Table 3 CAV treatment options
Abbreviations: CAV, cardiac allograft vasculopathy; LDL, low-density lipoprotein; ACE, angiotensin converting enzyme; PCI, percutaneous coronary intervention; CABG, coronary artery bypass grafting.

Conclusion

CAV is common after OHT and associated with significant morbidity and long-term mortality. Early diagnosis can be difficult given the lack of symptoms due to cardiac sensory denervation and the diffuse nature of CAV. Given the poor prognosis once clinically apparent CAV occurs, a variety of screening methods have been investigated.
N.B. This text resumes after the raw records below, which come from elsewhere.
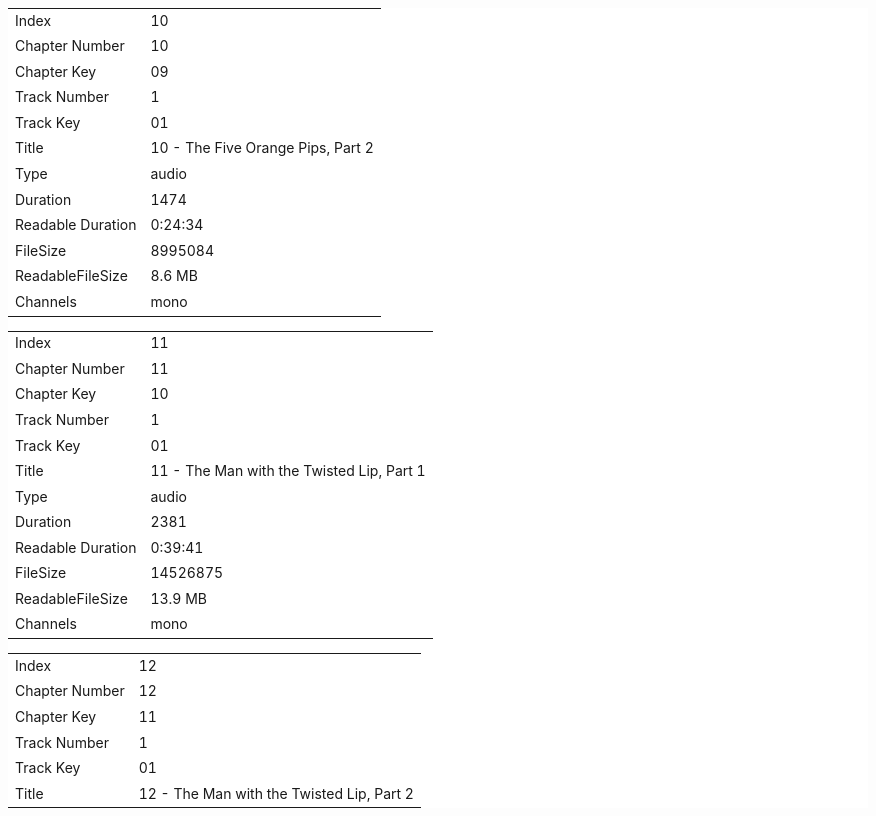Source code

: |  |  |
| - | - |
| Index | 10 |
| Chapter Number | 10 |
| Chapter Key | 09 |
| Track Number | 1 |
| Track Key | 01 |
| Title | 10 - The Five Orange Pips, Part 2 |
| Type | audio |
| Duration | 1474 |
| Readable Duration | 0:24:34 |
| FileSize | 8995084 |
| ReadableFileSize | 8.6 MB |
| Channels | mono |

|  |  |
| - | - |
| Index | 11 |
| Chapter Number | 11 |
| Chapter Key | 10 |
| Track Number | 1 |
| Track Key | 01 |
| Title | 11 - The Man with the Twisted Lip, Part 1 |
| Type | audio |
| Duration | 2381 |
| Readable Duration | 0:39:41 |
| FileSize | 14526875 |
| ReadableFileSize | 13.9 MB |
| Channels | mono |

|  |  |
| - | - |
| Index | 12 |
| Chapter Number | 12 |
| Chapter Key | 11 |
| Track Number | 1 |
| Track Key | 01 |
| Title | 12 - The Man with the Twisted Lip, Part 2 |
Coronary angiography has recently been supplanted by intravascular imaging as the gold standard for diagnosing CAV, and further studies are necessary to compare IVUS and OCT as the imaging tool of choice. Recent advances in medical therapy aimed at primary prevention of CAV utilizing statins, CMV prophylaxis, and lower cellular rejection rates have resulted in a decrease in prevalence of CAV and improvement in prognosis. Studies are also ongoing for treatment options once CAV develops, including PSI-based immunosuppression. Although great strides have been made in recent years, randomized trials will need to be performed to optimize the immunosuppression regimens of OHT patients, especially in the first year after transplant, to reduce the prevalence and incidence of CAV.

Disclosure

The authors report no conflicts of interest in this work.